A (very) short introduction to R
Original material by Paul Torfs & Claudia Brauer.
R is for statistical computing and graphics, and iti s a public domain (GNU) project.
To set the working directory: setwd("/Users/pietra/etc").
To check the installed packages: library() in the console.
- To install:
install.packages("geometry"). - We then load:
library("geometry").
To remove all variables from memory: rm(list=ls()).
To define a vector we use c meaning concatenate: b=c(3,4,5).
rnorm(): creates random samples from a normal distribution.rnorm(10, mean=1.2, sd=3.4).
We can then do something like:
x = rnorm(100)
plot(x)In doubt, we can do help(rnorm) or even example(rnorm).
CTRL+SHIFT+Sruns the whole script, whereasCTRL+ENTERruns a line.
Vectors
WE INDEX FROM 1, NOT 0!!!
- To construct:
vec1 = c(1,4,5,8,10).- Alternatively:
vec1 = seq(from=0, to=1, by=0.25).
- Alternatively:
- To change a value:
vec1[3] = 12. - We can then do things like:
sum(vec1).
Matrices
2-d vectors.
- To construct:
mat=matrix(data=c(9,2,3,4,5,6),ncol=3).- Can also specify
nrow. - We get:
- Can also specify
| [,1] | [,2] | [,3] | |
|---|---|---|---|
| [1,] | 9 | 3 | 5 |
| [2,] | 2 | 4 | 6 |
Some operations are:
- Address an element:
mat[1,2]. - Select a whole row:
mat[2,]. - Function example:
mean(mat).
Data frames
A matrix with names above the columns.
> t = data.frame(x = c(11,12,14), y = c(19,20,21), z = c(10,9,7))
> t
x y z
11 19 10
12 20 9
14 21 7
> mean(t$z)
8.666667
> mean(t[["z"]])
8.66666List
The “columns” don’t need to be of the same length, unlike matrices and data frames.
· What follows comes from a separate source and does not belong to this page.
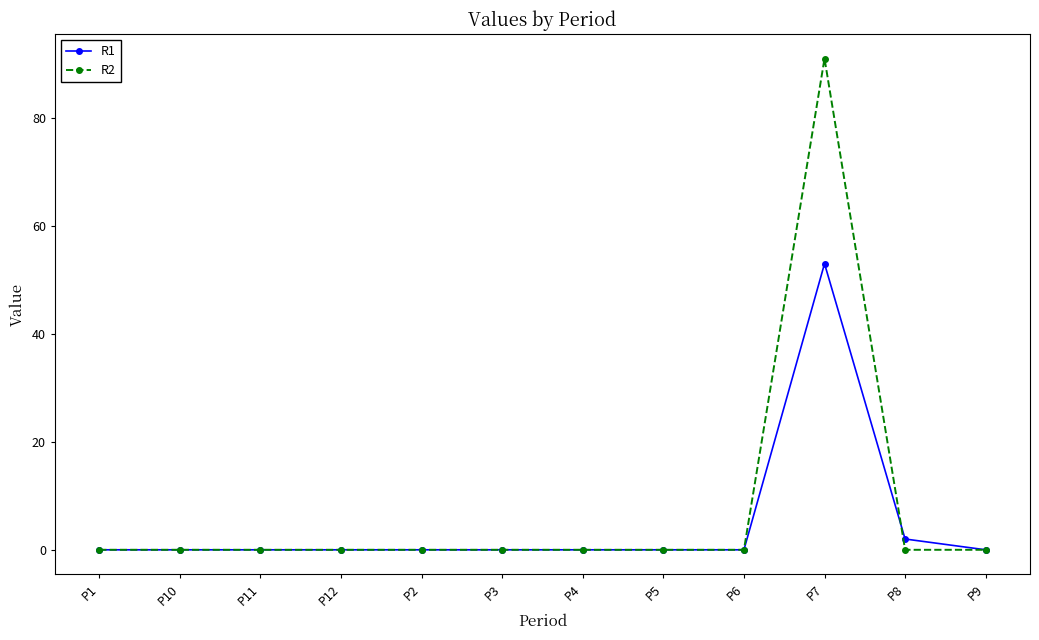

Rank the series by their maximum value, from lowest to highest.

R1, R2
> L = list(one=1, two=c(1,2), five=seq(0, 1, length=5))
> L
$one
1
$two
1 2
$five
0.00 0.25 0.50 0.75 1.00
> names(L)
"one" "two" "five"
> L$five + 10
10.00 10.25 10.50 10.75 11.00Graphics
x1 = rnorm(100)
x2 = rnorm(100)
x3 = rnorm(100)
t = data.frame(a=x1, b=x1+x2, c=x1+x2+x3)
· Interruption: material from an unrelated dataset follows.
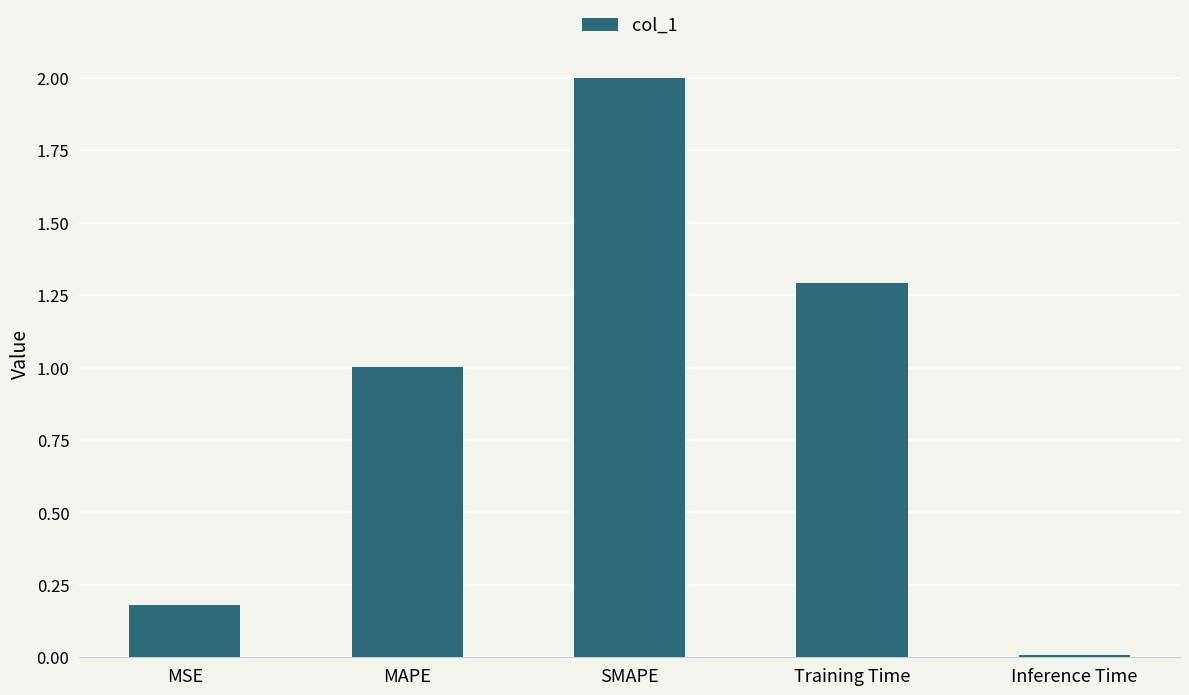

Is it true that the value at SMAPE is 2.0?

True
plot(t$a, type="l", ylim=range(t), lwd=3, col=rgb(1,0,0,0.3))
lines(t$b, type="s", lwd=2, col=rgb(0.3,0.4,0.3,0.9))
points(t$c, pch=20, cex=4, col=rgb(0,0,1,0.3))ylim=range(t): sets the y-axis limit to the range of values in the entire data frame t, ensuring the entire plot is visible.lwd=3: sets the line width to 3.pch=20: sets the type of points to solid circles.cex=4: scales the size of the points by a factor of 4.
Reading and writing data files
d = data.frame(a =c(3,4,5), b = c(12,32,54))
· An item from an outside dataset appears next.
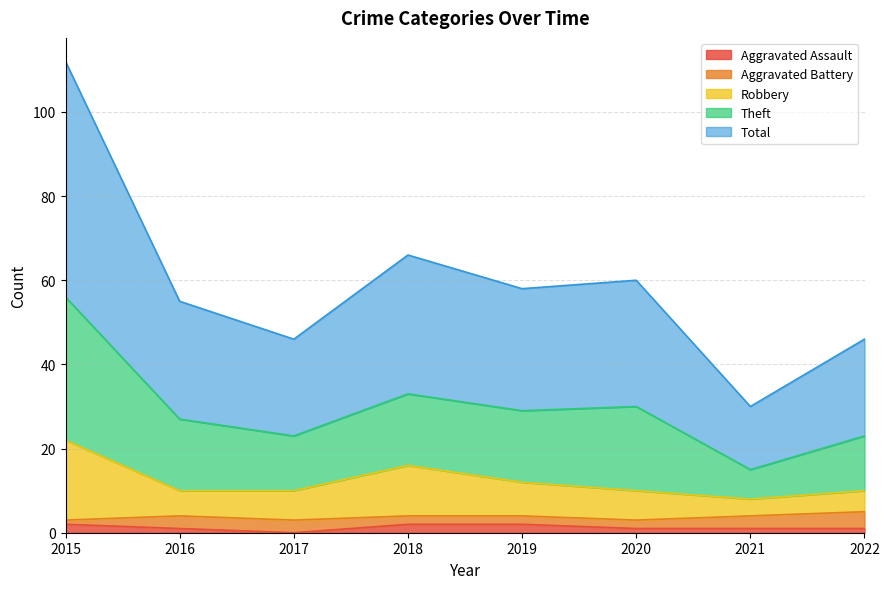

True or false: Aggravated Assault has a value of 1 at 2022.

True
write.table(d, file="test.txt", row.names=FALSE)
d2 = read.table(file="test.txt", header=TRUE)Dates
- Use
strptime:
date1 = strptime(c("20100225230000", "20100226000000"), format="%Y%m%d%H%M%S")Programming tools
If-statements
w = 3
if ( w<5 )
{
d = 2
}
else
{
d = 10
}
dShorter method:
a = c(1,2,3,4)
b = c(5,6,7,8)
f = a[b==5 | b==9]
f
1 4For-loop
h = seq(from=1, to=8)
s = c()
for (i in 2:10)
{
s[i] = h[i] * 10
}
s
NA 20 30 40 50 60 70 80 NA NAFunctions
fun1 = function(arg1, arg2)
{
w = arg1 ^ 2
return (arg2 + w)
}
fun1(arg1=3, arg2=5)
14Data Processing
seq: create a vector with equal steps between the numbers.rnorm: create a vector with random numbers with normal distribution (other distributions are also available).sort: sort elements in increasing order.t: transpose a matrix.aggregate(x,by=ls(y),FUN="mean"): split data set x into subsets (defined by y) and com- putes means of the subsets. Result: a new list.na.approx: interpolate (in zoo package). Argument: vector with NAs. Result: vector without NAs.cumsum: cumulative sum. Result is a vector.rollmean: moving average (in the zoo package).paste: paste character strings together.substr: extract part of a character string.